▼▼▼

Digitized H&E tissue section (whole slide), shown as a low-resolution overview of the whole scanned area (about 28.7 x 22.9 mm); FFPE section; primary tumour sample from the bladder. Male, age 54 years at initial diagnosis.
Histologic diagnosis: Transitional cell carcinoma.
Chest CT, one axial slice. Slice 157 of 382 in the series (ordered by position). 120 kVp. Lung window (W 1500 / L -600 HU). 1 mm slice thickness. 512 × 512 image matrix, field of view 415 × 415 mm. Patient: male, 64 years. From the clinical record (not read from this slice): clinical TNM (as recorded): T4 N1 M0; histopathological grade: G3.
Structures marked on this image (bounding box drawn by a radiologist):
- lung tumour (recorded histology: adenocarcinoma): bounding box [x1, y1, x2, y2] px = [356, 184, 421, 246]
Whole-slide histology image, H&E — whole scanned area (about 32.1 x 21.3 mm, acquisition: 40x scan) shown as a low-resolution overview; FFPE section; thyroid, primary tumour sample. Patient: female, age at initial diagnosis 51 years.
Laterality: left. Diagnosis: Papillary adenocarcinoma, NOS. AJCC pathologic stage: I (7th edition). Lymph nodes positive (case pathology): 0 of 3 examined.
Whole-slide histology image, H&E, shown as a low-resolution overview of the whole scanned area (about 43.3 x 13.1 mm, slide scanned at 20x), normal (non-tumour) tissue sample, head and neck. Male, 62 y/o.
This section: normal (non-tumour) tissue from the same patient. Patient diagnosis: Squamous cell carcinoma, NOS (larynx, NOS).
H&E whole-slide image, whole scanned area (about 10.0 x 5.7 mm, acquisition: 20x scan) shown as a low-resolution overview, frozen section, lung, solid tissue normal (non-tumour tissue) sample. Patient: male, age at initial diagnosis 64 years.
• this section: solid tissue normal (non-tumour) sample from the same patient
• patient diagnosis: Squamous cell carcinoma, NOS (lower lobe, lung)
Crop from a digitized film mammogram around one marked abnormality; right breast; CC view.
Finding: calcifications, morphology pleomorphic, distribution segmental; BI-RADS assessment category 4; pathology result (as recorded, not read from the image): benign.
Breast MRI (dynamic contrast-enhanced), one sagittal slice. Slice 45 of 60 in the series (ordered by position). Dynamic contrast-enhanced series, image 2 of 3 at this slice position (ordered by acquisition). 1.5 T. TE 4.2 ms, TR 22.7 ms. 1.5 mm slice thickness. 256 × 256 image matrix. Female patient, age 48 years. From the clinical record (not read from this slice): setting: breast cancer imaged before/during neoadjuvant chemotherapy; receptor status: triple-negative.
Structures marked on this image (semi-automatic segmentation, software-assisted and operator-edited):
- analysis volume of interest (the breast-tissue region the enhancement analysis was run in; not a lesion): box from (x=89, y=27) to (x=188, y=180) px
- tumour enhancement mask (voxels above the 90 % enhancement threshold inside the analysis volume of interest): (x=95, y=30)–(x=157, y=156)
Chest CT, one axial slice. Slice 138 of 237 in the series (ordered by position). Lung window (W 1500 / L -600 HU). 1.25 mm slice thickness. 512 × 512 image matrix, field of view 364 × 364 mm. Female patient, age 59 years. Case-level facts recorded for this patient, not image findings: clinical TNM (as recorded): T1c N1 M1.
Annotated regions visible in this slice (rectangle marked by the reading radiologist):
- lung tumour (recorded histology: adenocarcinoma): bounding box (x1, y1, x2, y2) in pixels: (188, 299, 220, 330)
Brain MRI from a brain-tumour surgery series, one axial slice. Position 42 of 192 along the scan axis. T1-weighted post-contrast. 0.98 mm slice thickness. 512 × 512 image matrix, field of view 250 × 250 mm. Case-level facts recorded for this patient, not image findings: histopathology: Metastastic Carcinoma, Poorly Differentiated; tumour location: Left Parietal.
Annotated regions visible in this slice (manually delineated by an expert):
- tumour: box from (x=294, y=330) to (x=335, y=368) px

▲▲▲

▶ **YOUR TASK**
Only the lines from the first line of the material above through the line that contains "Finding: calcifications, morphology" should be quoted, each one exactly.

▶ **SOLUTION**
Digitized H&E tissue section (whole slide), shown as a low-resolution overview of the whole scanned area (about 28.7 x 22.9 mm); FFPE section; primary tumour sample from the bladder. Male, age 54 years at initial diagnosis.
Histologic diagnosis: Transitional cell carcinoma.
Chest CT, one axial slice. Slice 157 of 382 in the series (ordered by position). 120 kVp. Lung window (W 1500 / L -600 HU). 1 mm slice thickness. 512 × 512 image matrix, field of view 415 × 415 mm. Patient: male, 64 years. From the clinical record (not read from this slice): clinical TNM (as recorded): T4 N1 M0; histopathological grade: G3.
Structures marked on this image (bounding box drawn by a radiologist):
- lung tumour (recorded histology: adenocarcinoma): bounding box [x1, y1, x2, y2] px = [356, 184, 421, 246]
Whole-slide histology image, H&E — whole scanned area (about 32.1 x 21.3 mm, acquisition: 40x scan) shown as a low-resolution overview; FFPE section; thyroid, primary tumour sample. Patient: female, age at initial diagnosis 51 years.
Laterality: left. Diagnosis: Papillary adenocarcinoma, NOS. AJCC pathologic stage: I (7th edition). Lymph nodes positive (case pathology): 0 of 3 examined.
Whole-slide histology image, H&E, shown as a low-resolution overview of the whole scanned area (about 43.3 x 13.1 mm, slide scanned at 20x), normal (non-tumour) tissue sample, head and neck. Male, 62 y/o.
This section: normal (non-tumour) tissue from the same patient. Patient diagnosis: Squamous cell carcinoma, NOS (larynx, NOS).
H&E whole-slide image, whole scanned area (about 10.0 x 5.7 mm, acquisition: 20x scan) shown as a low-resolution overview, frozen section, lung, solid tissue normal (non-tumour tissue) sample. Patient: male, age at initial diagnosis 64 years.
• this section: solid tissue normal (non-tumour) sample from the same patient
• patient diagnosis: Squamous cell carcinoma, NOS (lower lobe, lung)
Crop from a digitized film mammogram around one marked abnormality; right breast; CC view.
Finding: calcifications, morphology pleomorphic, distribution segmental; BI-RADS assessment category 4; pathology result (as recorded, not read from the image): benign.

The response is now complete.